CRIME THRILLER REVIEW: The Borrowed - Chan Ho-Kei

Release Date: 08/09/16
Publisher: Head of Zeus


From award-winning Hong Kong writer Chan Ho-kei, The Borrowed tells the story of Kwan Chun-dok, a Hong Kong detective who rises from constable to senior inspector over the span of several decades, from the 1960s to the present day, and becomes a legend in the force, nicknamed “the Eye of Heaven” by his amazed colleagues. Divided into six sections told in reverse chronological order — each of which covers an important case in Kwan’s career and takes place at a pivotal moment in Hong Kong history — the novel follows Kwan from his experiences during the Leftist Riot in 1967, when a bombing plot threatens many lives; the conflict between the HK Police and ICAC (Independent Commission Against Corruption) in 1977; the Tiananmen Square Massacre in 1989; the Handover in 1997; and the present day of 2013, when Kwan is called on to solve his final case, the murder of a local billionaire, while Hong Kong increasingly resembles a police state. Along the way we meet Communist rioters, ultraviolent gangsters, stallholders at the city’s many covered markets, pop singers enmeshed in the high-stakes machinery of star-making, and a people always caught in the shifting balance of political power, whether in London or Beijing.

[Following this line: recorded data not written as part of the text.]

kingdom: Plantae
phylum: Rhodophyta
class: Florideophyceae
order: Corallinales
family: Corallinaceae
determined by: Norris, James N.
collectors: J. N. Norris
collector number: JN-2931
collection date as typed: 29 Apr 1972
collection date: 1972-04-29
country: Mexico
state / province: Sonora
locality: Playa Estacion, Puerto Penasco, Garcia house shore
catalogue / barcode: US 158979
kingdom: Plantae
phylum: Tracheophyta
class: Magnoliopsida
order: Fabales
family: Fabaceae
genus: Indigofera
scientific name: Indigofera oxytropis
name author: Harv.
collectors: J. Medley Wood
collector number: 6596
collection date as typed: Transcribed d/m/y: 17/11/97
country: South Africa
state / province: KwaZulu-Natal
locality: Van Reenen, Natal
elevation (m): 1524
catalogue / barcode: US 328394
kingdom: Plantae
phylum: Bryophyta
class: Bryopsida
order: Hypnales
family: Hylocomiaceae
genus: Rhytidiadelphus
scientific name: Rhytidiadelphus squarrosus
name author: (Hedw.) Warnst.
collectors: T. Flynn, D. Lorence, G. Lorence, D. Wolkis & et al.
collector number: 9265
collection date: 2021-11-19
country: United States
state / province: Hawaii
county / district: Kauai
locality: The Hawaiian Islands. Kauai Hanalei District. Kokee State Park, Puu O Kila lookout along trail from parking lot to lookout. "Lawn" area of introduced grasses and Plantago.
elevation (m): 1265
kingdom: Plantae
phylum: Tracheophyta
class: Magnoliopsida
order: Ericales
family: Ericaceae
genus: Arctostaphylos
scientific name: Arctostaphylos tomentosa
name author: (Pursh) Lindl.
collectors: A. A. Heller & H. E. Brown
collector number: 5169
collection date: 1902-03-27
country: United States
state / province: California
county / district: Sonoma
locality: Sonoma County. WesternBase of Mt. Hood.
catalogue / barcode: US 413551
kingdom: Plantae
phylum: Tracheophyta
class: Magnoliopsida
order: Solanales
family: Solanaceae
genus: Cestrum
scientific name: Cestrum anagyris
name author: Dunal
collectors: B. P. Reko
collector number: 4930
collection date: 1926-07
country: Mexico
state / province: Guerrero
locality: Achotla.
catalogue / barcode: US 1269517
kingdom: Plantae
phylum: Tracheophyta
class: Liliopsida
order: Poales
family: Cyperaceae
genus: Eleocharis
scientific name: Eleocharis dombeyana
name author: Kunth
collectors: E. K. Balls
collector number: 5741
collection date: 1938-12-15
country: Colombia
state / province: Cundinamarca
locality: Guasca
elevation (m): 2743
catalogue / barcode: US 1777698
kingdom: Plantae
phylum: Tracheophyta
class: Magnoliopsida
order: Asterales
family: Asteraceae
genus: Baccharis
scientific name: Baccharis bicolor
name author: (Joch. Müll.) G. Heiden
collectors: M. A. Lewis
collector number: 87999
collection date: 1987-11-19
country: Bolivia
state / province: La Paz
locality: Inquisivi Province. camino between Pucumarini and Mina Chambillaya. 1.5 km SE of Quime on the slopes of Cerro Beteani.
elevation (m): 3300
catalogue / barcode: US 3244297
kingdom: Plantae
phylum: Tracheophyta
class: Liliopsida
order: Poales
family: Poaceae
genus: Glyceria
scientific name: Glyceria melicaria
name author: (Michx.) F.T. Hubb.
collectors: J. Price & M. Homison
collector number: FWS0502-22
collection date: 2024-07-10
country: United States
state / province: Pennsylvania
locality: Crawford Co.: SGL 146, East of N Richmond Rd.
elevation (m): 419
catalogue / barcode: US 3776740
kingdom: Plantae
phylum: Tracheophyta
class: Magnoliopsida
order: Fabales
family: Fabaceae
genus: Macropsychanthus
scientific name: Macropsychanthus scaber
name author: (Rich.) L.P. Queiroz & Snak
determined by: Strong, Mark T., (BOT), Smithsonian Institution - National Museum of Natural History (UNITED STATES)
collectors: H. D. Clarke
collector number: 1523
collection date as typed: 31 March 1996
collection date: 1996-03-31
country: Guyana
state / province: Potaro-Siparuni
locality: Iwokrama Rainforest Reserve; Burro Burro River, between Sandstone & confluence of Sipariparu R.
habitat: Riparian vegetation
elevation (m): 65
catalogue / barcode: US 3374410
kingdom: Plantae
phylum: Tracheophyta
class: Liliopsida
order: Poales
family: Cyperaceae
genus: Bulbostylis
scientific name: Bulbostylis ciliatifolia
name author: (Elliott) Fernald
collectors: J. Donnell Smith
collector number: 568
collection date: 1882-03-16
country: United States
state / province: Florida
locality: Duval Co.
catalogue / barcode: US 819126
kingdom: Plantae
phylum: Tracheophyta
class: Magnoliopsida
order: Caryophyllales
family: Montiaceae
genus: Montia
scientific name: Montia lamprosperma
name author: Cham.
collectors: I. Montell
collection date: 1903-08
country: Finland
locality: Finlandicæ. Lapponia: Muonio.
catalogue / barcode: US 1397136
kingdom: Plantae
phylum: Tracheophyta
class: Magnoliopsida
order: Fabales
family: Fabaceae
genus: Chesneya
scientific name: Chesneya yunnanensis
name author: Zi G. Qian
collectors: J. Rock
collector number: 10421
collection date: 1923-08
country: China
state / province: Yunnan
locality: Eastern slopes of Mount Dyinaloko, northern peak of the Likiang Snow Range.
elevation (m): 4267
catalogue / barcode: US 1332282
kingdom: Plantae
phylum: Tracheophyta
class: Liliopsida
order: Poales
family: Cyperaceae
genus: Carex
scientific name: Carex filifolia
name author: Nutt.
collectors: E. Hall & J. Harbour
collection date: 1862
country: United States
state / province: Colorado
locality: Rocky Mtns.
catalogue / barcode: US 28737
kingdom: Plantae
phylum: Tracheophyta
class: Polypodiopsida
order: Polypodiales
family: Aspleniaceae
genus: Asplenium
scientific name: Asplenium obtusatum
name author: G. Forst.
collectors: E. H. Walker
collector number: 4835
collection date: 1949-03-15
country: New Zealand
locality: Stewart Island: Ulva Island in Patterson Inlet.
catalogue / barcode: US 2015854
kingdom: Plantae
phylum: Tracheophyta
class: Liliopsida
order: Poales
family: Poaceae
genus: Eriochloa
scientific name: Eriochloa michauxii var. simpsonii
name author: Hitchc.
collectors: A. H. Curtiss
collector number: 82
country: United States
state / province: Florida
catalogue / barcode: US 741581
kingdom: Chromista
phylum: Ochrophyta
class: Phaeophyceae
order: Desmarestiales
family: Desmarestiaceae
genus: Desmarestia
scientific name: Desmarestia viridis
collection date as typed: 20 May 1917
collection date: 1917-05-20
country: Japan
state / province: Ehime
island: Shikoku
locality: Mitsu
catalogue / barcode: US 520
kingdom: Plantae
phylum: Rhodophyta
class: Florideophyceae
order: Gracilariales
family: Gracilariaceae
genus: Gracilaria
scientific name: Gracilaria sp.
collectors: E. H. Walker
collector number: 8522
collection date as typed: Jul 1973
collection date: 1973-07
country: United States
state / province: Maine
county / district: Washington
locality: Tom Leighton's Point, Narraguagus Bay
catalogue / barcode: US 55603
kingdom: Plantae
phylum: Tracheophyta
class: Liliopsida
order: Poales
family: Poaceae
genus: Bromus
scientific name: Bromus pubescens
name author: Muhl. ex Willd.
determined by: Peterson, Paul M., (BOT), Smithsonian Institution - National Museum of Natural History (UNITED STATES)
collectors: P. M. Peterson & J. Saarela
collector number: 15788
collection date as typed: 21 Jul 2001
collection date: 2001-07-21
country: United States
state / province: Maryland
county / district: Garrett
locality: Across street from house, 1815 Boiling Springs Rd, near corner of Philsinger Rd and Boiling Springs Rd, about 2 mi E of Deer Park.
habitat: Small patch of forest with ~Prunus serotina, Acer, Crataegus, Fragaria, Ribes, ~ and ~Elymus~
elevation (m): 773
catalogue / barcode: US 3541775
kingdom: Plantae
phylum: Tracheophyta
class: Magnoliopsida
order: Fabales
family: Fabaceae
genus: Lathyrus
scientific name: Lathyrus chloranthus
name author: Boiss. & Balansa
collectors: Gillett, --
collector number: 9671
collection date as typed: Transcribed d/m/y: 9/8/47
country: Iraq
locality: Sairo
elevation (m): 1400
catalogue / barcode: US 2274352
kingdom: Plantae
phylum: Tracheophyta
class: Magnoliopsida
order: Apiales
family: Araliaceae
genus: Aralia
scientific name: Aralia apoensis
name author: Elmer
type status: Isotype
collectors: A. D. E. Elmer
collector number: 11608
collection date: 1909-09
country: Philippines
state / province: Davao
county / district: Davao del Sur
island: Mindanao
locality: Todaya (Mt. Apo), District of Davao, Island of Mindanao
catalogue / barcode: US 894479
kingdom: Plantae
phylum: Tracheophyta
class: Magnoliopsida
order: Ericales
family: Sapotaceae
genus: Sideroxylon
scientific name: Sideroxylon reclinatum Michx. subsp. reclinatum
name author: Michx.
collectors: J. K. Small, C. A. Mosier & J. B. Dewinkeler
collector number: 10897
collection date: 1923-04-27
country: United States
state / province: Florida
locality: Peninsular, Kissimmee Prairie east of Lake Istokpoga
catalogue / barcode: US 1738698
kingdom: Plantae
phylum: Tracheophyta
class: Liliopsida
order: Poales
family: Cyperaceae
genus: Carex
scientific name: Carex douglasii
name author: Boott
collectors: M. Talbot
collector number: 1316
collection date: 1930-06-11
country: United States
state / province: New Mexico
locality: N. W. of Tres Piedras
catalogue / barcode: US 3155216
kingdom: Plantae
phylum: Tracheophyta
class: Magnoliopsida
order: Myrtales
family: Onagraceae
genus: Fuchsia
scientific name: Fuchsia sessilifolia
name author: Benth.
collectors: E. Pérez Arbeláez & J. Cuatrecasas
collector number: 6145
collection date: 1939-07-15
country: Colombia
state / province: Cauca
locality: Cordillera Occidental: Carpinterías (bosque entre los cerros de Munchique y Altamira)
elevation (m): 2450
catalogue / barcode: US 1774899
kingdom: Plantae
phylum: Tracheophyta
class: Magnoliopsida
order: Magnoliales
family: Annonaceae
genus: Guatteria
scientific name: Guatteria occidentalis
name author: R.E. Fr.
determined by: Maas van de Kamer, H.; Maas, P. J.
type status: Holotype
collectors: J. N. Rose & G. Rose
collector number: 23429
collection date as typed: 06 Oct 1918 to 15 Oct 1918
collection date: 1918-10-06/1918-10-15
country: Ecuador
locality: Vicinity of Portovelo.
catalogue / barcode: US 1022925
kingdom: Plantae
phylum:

The Borrowed reveals just how closely everything is connected, how history always repeats itself, and how we have come full circle to repeat the political upheaval and societal unrest of the past. It is a gripping, brilliantly constructed novel from a talented new voice.


To be honest this is a novel of a number of tales wonderfully interwoven around a dying man who hopes to solve the cases prior to his passing. Its well written, wonderfully descriptive and for me I have to say that the translation kept the story beautifully fluid as well as allowing subtle nuances to be kept within.

Back this up with good understanding of pace, top notch supporting cast and of course a mind that can work intrinsically detailed sequences together in one book that doesn't feel like a short story compendium and all round its led to a very positive reading for me. I can't wait to dive into more books from the far east. Cracking.